April law change has made it easier for ASIC to take licensees to court

NAB case signals new wave of litigation

News

By Madison Utley

ASIC’s case against NAB not only shows “the starting gun has been well and truly fired on litigation arising from the royal commission,” but also underscores the trend of ambiguous regulatory guidelines within the industry, according to a financial services lawyer. 

ASIC has alleged that 16 NAB bankers accepted loan information and documentation from 25 unlicensed introducers in relation to nearly 300 loans under its Introducer Program.

“There’s a provision in the NCCP Act which prohibits NAB – and any other credit licensee – from ‘doing business’ with another person as part of its consumer lending business, if that person does not hold a credit licence or is otherwise authorised under the NCCP Act,” explained Jesse Vermiglio, partner for Holley Nethercote Commercial and Financial Services Lawyers.

“Under the Act, a person can refer a borrower to a lender without being licensed, provided the person is essentially only passing on the name and contact details of the prospective borrower. If the person is to receive payment for the referral, say a spotter’s fee, the person will also need to disclose this to the prospective borrower.”

ASIC’s investigation found NAB bankers had accepted information beyond the potential customers' name and contact details, including completed home loan applications, payslips, copies of customer identification documents and more -- some of which were subsequently found to have been false. 

However, while ASIC accused NAB of breaching the law by doing business with unauthorised parties, there is a second tier to the regulator’s case. 

“ASIC is also alleging that by accepting information beyond name and contact details from referrers, NAB breached another obligation heavily discussed during the royal commission: the obligation to act efficiently, honestly and fairly,” said Vermiglio.

“Before April 2019, this obligation was not a civil penalty provision, which meant ASIC could try to take action against the license – suspend or cancel it – but they could never ask the court to impose a civil penalty.

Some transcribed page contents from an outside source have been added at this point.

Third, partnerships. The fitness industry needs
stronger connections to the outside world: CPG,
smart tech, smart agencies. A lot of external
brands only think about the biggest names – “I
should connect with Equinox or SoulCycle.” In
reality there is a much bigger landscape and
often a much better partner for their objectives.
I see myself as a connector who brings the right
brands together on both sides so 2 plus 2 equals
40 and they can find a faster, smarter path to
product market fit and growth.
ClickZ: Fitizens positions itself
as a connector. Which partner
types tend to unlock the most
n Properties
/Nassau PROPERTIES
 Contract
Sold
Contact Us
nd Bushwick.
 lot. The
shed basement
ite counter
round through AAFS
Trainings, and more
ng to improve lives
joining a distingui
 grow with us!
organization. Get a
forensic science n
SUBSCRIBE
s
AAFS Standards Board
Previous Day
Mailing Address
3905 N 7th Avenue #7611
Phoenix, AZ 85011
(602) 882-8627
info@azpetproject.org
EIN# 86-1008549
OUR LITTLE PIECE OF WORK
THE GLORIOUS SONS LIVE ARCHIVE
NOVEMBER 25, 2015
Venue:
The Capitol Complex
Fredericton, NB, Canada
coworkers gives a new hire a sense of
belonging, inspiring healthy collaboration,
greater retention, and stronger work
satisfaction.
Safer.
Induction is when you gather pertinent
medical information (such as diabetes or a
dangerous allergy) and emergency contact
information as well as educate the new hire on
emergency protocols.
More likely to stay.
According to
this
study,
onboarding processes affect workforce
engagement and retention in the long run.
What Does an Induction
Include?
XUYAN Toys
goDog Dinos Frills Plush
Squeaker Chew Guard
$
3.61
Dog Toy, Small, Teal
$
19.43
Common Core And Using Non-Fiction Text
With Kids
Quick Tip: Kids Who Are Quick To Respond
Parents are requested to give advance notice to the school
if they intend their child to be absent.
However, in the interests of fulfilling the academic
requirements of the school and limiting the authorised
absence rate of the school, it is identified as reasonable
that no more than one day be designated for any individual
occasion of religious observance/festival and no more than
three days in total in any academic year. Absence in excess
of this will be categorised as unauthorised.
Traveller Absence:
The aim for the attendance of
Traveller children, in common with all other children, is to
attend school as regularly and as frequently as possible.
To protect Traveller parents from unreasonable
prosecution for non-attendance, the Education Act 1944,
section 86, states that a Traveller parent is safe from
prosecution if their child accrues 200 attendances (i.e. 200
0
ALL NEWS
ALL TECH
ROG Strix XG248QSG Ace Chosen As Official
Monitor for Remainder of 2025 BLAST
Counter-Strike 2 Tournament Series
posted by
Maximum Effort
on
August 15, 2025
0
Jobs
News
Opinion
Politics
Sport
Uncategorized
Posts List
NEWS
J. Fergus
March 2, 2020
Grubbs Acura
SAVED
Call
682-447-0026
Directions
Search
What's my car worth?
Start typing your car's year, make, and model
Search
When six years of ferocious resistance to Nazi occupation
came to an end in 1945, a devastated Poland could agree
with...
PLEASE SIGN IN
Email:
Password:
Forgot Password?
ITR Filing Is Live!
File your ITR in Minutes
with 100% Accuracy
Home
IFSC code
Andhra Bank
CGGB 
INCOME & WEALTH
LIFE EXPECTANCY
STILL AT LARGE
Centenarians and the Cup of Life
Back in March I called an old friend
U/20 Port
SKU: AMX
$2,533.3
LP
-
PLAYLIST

The obligation was seen to buttress other contraventions as a bit of an add-on.

“However, after these recent changes in the law, we are seeing ASIC allege a breach of this obligation in most cases against licensees it takes to court.”

Principle-based legislation of this sort, requiring further clarity around implementation, is a topic that has been heavily discussed within the industry in the last several weeks, in the context of other ASIC cases as well as the best interests duty for mortgage brokers. 

“These concepts are broad. There have been cases about what they mean, but it is still hard for an organisation to assess what ‘efficiently’ means, what ‘honestly’ means, and what ‘fairly’ means in terms of the services they provide,” said Vermiglio. 

“You can appreciate how difficult this may well be for organisations to try to pin that down somehow.

“But given that the obligation has bigger teeth with this civil penalty being associated with it, ASIC has indicated it’s going to push harder on efficiently, honestly, and especially fairly. A lot of their cases now reflect that, and I’d expect to see more and more of it in the coming years.”